§ TRY IT:
In the answer, each line of the listing should appear again unchanged.

§ DATA:

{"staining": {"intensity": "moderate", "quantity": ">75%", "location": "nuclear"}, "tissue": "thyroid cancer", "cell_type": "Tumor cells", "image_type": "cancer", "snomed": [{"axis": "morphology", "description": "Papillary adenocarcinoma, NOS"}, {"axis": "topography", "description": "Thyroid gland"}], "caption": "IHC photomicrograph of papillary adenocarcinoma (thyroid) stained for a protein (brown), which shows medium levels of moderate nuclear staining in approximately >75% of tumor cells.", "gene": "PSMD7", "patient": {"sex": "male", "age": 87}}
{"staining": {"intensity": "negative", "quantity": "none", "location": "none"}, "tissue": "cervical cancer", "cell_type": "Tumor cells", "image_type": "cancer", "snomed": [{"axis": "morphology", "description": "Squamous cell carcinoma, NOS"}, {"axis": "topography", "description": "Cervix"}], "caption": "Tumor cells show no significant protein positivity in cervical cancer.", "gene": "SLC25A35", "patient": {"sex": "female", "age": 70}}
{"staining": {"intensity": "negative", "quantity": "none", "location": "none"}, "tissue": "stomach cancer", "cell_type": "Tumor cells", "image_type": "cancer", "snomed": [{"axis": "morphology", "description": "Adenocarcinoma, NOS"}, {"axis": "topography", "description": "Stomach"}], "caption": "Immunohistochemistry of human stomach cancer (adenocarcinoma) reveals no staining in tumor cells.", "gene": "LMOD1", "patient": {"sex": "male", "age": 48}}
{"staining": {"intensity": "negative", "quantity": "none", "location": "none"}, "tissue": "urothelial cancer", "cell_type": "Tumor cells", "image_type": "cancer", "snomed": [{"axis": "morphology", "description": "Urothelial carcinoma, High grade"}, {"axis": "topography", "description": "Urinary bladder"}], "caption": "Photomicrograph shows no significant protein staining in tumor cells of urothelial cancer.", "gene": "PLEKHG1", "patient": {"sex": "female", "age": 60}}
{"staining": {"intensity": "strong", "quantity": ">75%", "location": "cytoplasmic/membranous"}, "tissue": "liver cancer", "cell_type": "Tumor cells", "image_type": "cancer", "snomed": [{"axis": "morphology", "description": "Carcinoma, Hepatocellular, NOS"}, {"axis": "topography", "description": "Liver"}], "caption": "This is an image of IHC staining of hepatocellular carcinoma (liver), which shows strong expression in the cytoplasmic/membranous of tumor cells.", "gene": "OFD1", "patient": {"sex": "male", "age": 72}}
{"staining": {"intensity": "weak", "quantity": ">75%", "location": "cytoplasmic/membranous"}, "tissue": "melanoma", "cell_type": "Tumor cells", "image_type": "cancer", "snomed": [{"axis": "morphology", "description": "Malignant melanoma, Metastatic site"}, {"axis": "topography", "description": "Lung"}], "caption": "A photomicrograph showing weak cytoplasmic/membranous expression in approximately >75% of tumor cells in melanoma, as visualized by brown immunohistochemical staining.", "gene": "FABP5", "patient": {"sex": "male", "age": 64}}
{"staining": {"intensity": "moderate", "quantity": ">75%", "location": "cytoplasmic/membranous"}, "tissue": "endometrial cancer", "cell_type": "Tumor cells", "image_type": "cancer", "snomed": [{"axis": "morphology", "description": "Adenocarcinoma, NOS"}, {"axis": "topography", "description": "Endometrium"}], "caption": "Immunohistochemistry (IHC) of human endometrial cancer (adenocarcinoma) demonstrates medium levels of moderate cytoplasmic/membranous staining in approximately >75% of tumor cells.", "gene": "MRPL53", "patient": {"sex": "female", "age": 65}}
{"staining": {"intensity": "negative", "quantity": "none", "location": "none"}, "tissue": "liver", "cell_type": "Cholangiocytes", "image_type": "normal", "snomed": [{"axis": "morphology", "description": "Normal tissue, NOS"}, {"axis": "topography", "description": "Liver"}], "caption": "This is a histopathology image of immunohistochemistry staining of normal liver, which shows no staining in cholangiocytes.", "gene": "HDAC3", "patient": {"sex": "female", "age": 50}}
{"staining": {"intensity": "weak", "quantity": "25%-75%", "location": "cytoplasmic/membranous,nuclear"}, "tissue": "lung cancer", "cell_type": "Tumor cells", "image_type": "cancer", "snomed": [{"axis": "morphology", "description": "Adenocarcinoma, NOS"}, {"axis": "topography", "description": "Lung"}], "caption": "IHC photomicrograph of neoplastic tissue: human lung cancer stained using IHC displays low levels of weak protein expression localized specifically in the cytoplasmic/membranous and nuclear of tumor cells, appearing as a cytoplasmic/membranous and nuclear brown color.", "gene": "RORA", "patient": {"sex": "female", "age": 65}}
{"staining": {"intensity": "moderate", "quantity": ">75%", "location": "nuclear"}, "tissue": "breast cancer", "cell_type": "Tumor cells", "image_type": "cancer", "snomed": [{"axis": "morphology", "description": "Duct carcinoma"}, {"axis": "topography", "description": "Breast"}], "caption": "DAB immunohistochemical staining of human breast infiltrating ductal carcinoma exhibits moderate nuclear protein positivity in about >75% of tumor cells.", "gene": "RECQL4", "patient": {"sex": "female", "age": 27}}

§ RESULT BELOW:
{"staining": {"intensity": "moderate", "quantity": ">75%", "location": "nuclear"}, "tissue": "thyroid cancer", "cell_type": "Tumor cells", "image_type": "cancer", "snomed": [{"axis": "morphology", "description": "Papillary adenocarcinoma, NOS"}, {"axis": "topography", "description": "Thyroid gland"}], "caption": "IHC photomicrograph of papillary adenocarcinoma (thyroid) stained for a protein (brown), which shows medium levels of moderate nuclear staining in approximately >75% of tumor cells.", "gene": "PSMD7", "patient": {"sex": "male", "age": 87}}
{"staining": {"intensity": "negative", "quantity": "none", "location": "none"}, "tissue": "cervical cancer", "cell_type": "Tumor cells", "image_type": "cancer", "snomed": [{"axis": "morphology", "description": "Squamous cell carcinoma, NOS"}, {"axis": "topography", "description": "Cervix"}], "caption": "Tumor cells show no significant protein positivity in cervical cancer.", "gene": "SLC25A35", "patient": {"sex": "female", "age": 70}}
{"staining": {"intensity": "negative", "quantity": "none", "location": "none"}, "tissue": "stomach cancer", "cell_type": "Tumor cells", "image_type": "cancer", "snomed": [{"axis": "morphology", "description": "Adenocarcinoma, NOS"}, {"axis": "topography", "description": "Stomach"}], "caption": "Immunohistochemistry of human stomach cancer (adenocarcinoma) reveals no staining in tumor cells.", "gene": "LMOD1", "patient": {"sex": "male", "age": 48}}
{"staining": {"intensity": "negative", "quantity": "none", "location": "none"}, "tissue": "urothelial cancer", "cell_type": "Tumor cells", "image_type": "cancer", "snomed": [{"axis": "morphology", "description": "Urothelial carcinoma, High grade"}, {"axis": "topography", "description": "Urinary bladder"}], "caption": "Photomicrograph shows no significant protein staining in tumor cells of urothelial cancer.", "gene": "PLEKHG1", "patient": {"sex": "female", "age": 60}}
{"staining": {"intensity": "strong", "quantity": ">75%", "location": "cytoplasmic/membranous"}, "tissue": "liver cancer", "cell_type": "Tumor cells", "image_type": "cancer", "snomed": [{"axis": "morphology", "description": "Carcinoma, Hepatocellular, NOS"}, {"axis": "topography", "description": "Liver"}], "caption": "This is an image of IHC staining of hepatocellular carcinoma (liver), which shows strong expression in the cytoplasmic/membranous of tumor cells.", "gene": "OFD1", "patient": {"sex": "male", "age": 72}}
{"staining": {"intensity": "weak", "quantity": ">75%", "location": "cytoplasmic/membranous"}, "tissue": "melanoma", "cell_type": "Tumor cells", "image_type": "cancer", "snomed": [{"axis": "morphology", "description": "Malignant melanoma, Metastatic site"}, {"axis": "topography", "description": "Lung"}], "caption": "A photomicrograph showing weak cytoplasmic/membranous expression in approximately >75% of tumor cells in melanoma, as visualized by brown immunohistochemical staining.", "gene": "FABP5", "patient": {"sex": "male", "age": 64}}
{"staining": {"intensity": "moderate", "quantity": ">75%", "location": "cytoplasmic/membranous"}, "tissue": "endometrial cancer", "cell_type": "Tumor cells", "image_type": "cancer", "snomed": [{"axis": "morphology", "description": "Adenocarcinoma, NOS"}, {"axis": "topography", "description": "Endometrium"}], "caption": "Immunohistochemistry (IHC) of human endometrial cancer (adenocarcinoma) demonstrates medium levels of moderate cytoplasmic/membranous staining in approximately >75% of tumor cells.", "gene": "MRPL53", "patient": {"sex": "female", "age": 65}}
{"staining": {"intensity": "negative", "quantity": "none", "location": "none"}, "tissue": "liver", "cell_type": "Cholangiocytes", "image_type": "normal", "snomed": [{"axis": "morphology", "description": "Normal tissue, NOS"}, {"axis": "topography", "description": "Liver"}], "caption": "This is a histopathology image of immunohistochemistry staining of normal liver, which shows no staining in cholangiocytes.", "gene": "HDAC3", "patient": {"sex": "female", "age": 50}}
{"staining": {"intensity": "weak", "quantity": "25%-75%", "location": "cytoplasmic/membranous,nuclear"}, "tissue": "lung cancer", "cell_type": "Tumor cells", "image_type": "cancer", "snomed": [{"axis": "morphology", "description": "Adenocarcinoma, NOS"}, {"axis": "topography", "description": "Lung"}], "caption": "IHC photomicrograph of neoplastic tissue: human lung cancer stained using IHC displays low levels of weak protein expression localized specifically in the cytoplasmic/membranous and nuclear of tumor cells, appearing as a cytoplasmic/membranous and nuclear brown color.", "gene": "RORA", "patient": {"sex": "female", "age": 65}}
{"staining": {"intensity": "moderate", "quantity": ">75%", "location": "nuclear"}, "tissue": "breast cancer", "cell_type": "Tumor cells", "image_type": "cancer", "snomed": [{"axis": "morphology", "description": "Duct carcinoma"}, {"axis": "topography", "description": "Breast"}], "caption": "DAB immunohistochemical staining of human breast infiltrating ductal carcinoma exhibits moderate nuclear protein positivity in about >75% of tumor cells.", "gene": "RECQL4", "patient": {"sex": "female", "age": 27}}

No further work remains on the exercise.